A SYCAMORE RETROSPECTIVE

by Virginia Shaver
1985


When Daddy and my mother Masha (as in gosh-a) and I returned to Washington DC from Miami, Florida in the spring of 1921, we were happy to meet old friends known from before World War I. They had a cabin up the hill on the Virginia shore of the Potomac almost opposite Sycamore Island, and they suggested we camp with them. We got a tent and supplies. Most of our furniture we made from logs and scrap lumber. And each summer we camped with our friends.

I recall our tenting well, especially one "dark and stormy night," when rain poured torrents on our canvas roof. My bed was a cradle suspended from the ridgepole. Daddy had left the old railroad lantern turned down low. I was lying in my cradle and was fascinated by the glistening beads forming on the tent above me. When curiosity got the better of me I touched a bead. Wow! Water poured down upon me and I did what any six-year-old would do. I cried.

My parents (the best in the world) awoke. They soothed my hysterical bawling, dried me off and told me never, never again to touch any beads of water forming inside a tent. (I never have, although once, 50 years or so later, my sleeping bag was pushed accidentally against my tent wall, and I awoke rather sodden.) On that early night, Daddy fashioned a strip from the ridgepole about where the leak was located and told me to count the drips as they slid down the string to a pail below. What a boring thing to do! But it helped me. I fell right asleep.

•••

▸ **Brief a**: Output the records below line for line, leaving out the pictures.
The memoir above and the records that come next are unrelated material.

•••

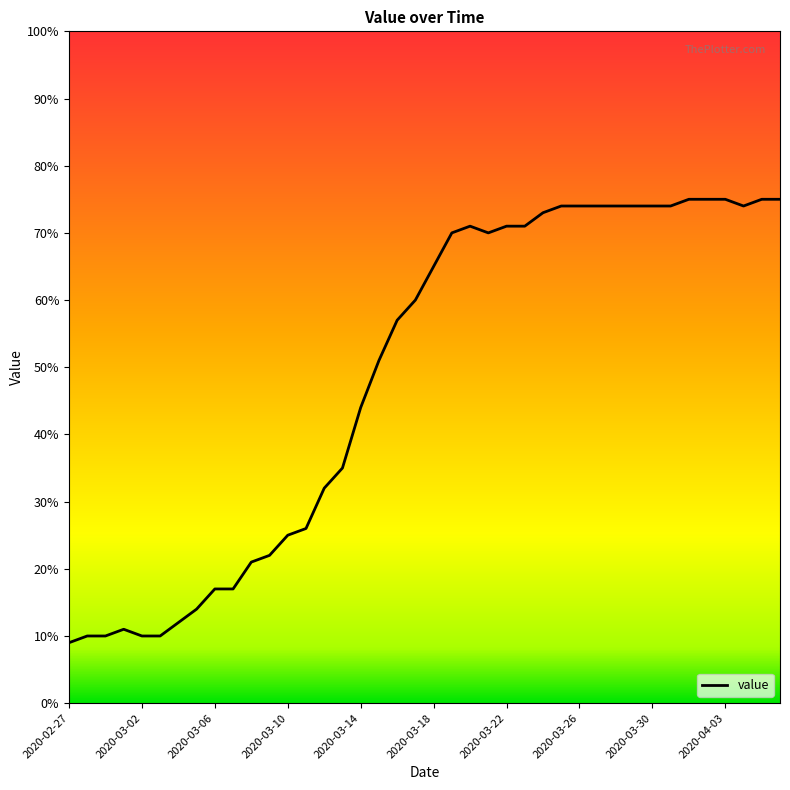

What is the difference between the maximum and minimum values?

66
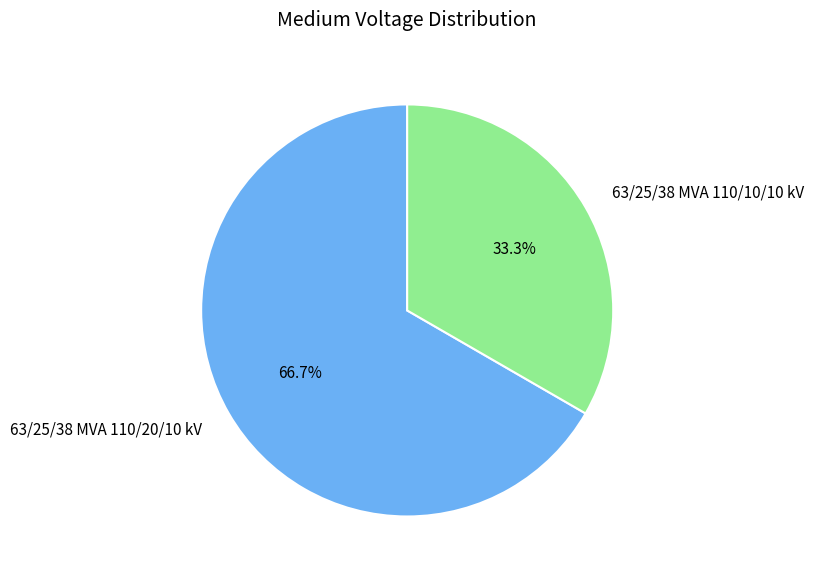

What portion of the pie excludes 63/25/38 MVA 110/20/10 kV?

33.3%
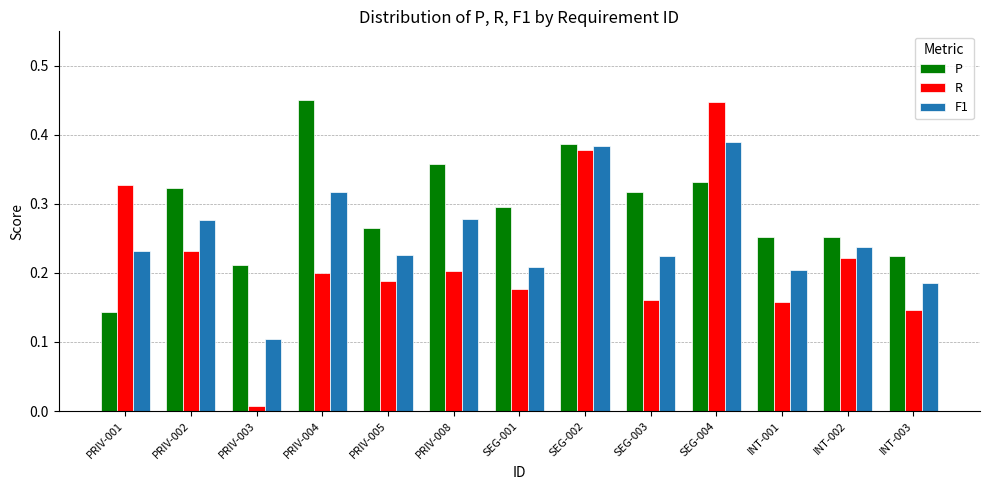

At SEG-004, list the series in order from largest to smallest.

R, F1, P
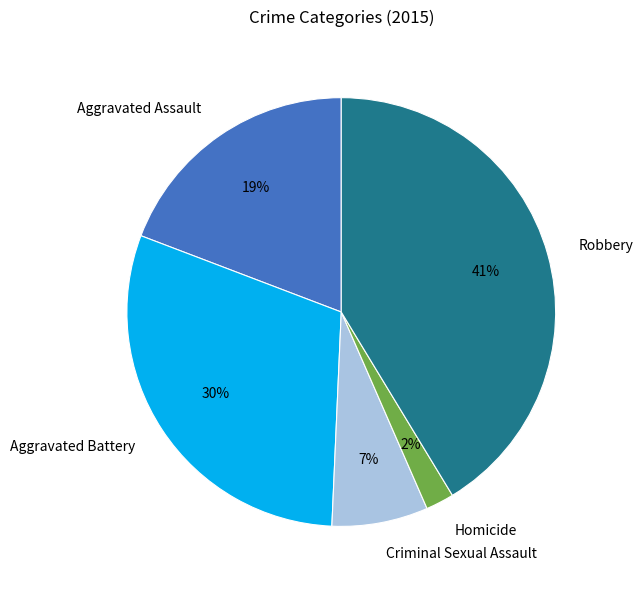

What is the smallest slice in the pie chart?

Homicide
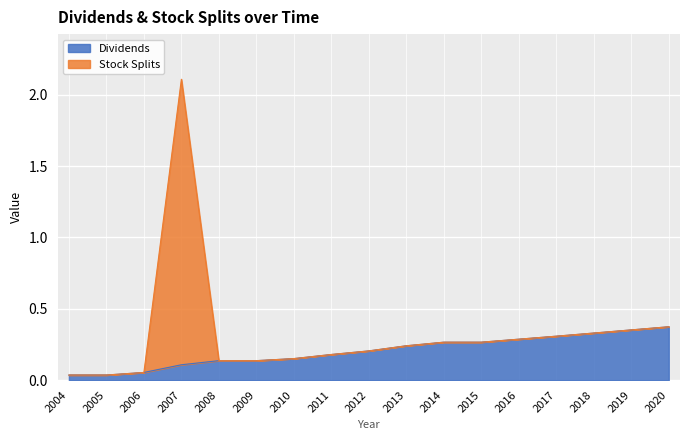

How many lines are shown in the chart?

2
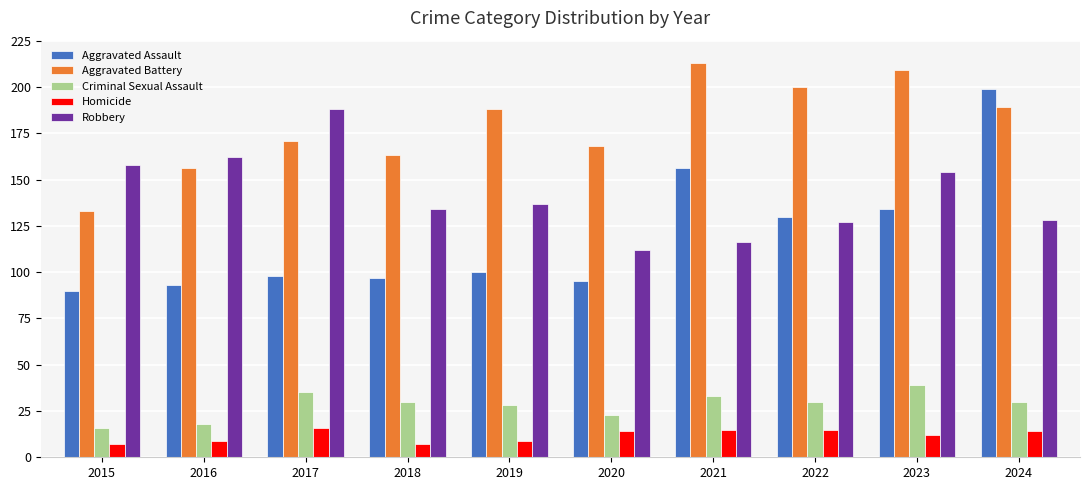

Reading left to right, transcribe all the data shown in this chart.

Aggravated Assault: 2015=90	2016=93	2017=98	2018=97	2019=100	2020=95	2021=156	2022=130	2023=134	2024=199
Aggravated Battery: 2015=133	2016=156	2017=171	2018=163	2019=188	2020=168	2021=213	2022=200	2023=209	2024=189
Criminal Sexual Assault: 2015=16	2016=18	2017=35	2018=30	2019=28	2020=23	2021=33	2022=30	2023=39	2024=30
Homicide: 2015=7	2016=9	2017=16	2018=7	2019=9	2020=14	2021=15	2022=15	2023=12	2024=14
Robbery: 2015=158	2016=162	2017=188	2018=134	2019=137	2020=112	2021=116	2022=127	2023=154	2024=128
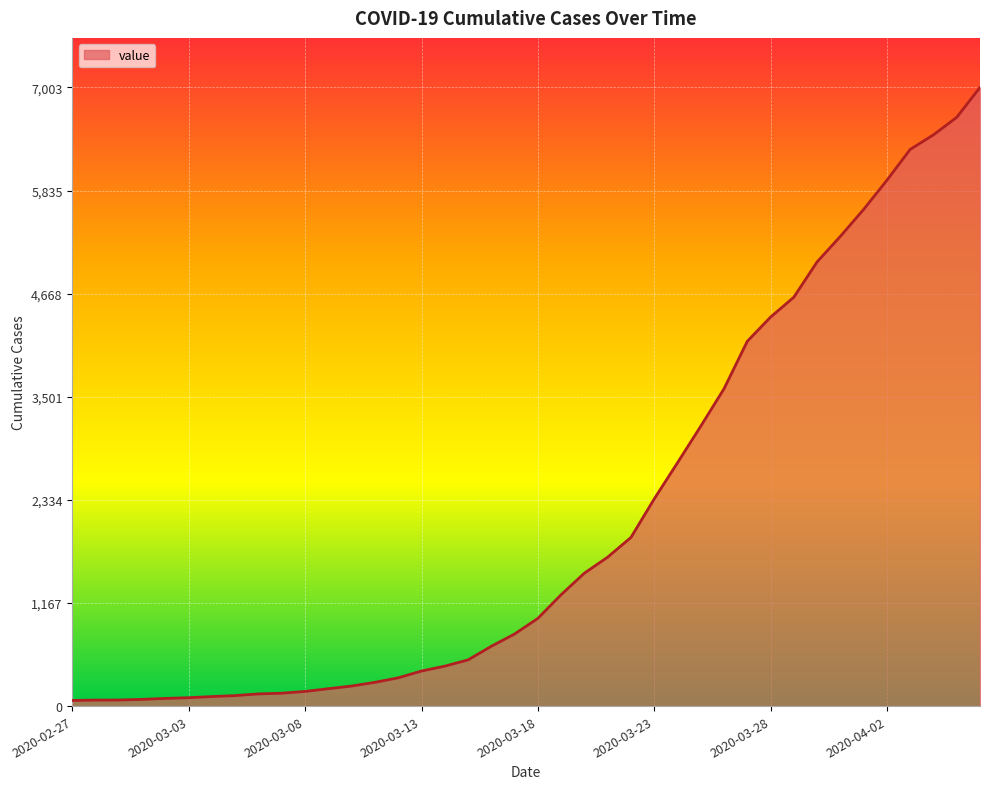

What is the maximum value shown in the chart?

7003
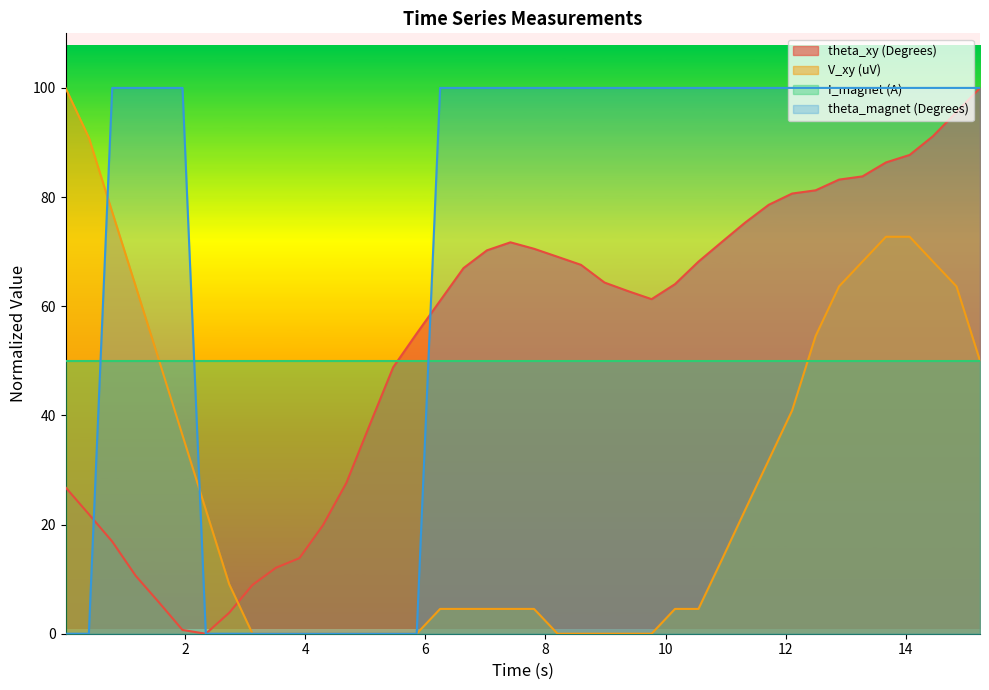

Which series ends up on top after the final intersection of theta_xy (Degrees) and I_magnet (A)?

theta_xy (Degrees)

•••

▸ **Brief b**: Translate this sentence from the Sycamore Island memoir into Spanish: "Most of our furniture we made from logs and scrap lumber."

▸ **Expected answer a**:
What is the difference between the maximum and minimum values?

66

What portion of the pie excludes 63/25/38 MVA 110/20/10 kV?

33.3%

At SEG-004, list the series in order from largest to smallest.

R, F1, P

What is the smallest slice in the pie chart?

Homicide

How many lines are shown in the chart?

2

Reading left to right, transcribe all the data shown in this chart.

Aggravated Assault: 2015=90	2016=93	2017=98	2018=97	2019=100	2020=95	2021=156	2022=130	2023=134	2024=199
Aggravated Battery: 2015=133	2016=156	2017=171	2018=163	2019=188	2020=168	2021=213	2022=200	2023=209	2024=189
Criminal Sexual Assault: 2015=16	2016=18	2017=35	2018=30	2019=28	2020=23	2021=33	2022=30	2023=39	2024=30
Homicide: 2015=7	2016=9	2017=16	2018=7	2019=9	2020=14	2021=15	2022=15	2023=12	2024=14
Robbery: 2015=158	2016=162	2017=188	2018=134	2019=137	2020=112	2021=116	2022=127	2023=154	2024=128

What is the maximum value shown in the chart?

7003

Which series ends up on top after the final intersection of theta_xy (Degrees) and I_magnet (A)?

theta_xy (Degrees)

▸ **Expected answer b**: La mayor parte de nuestros muebles la hicimos con troncos y restos de madera.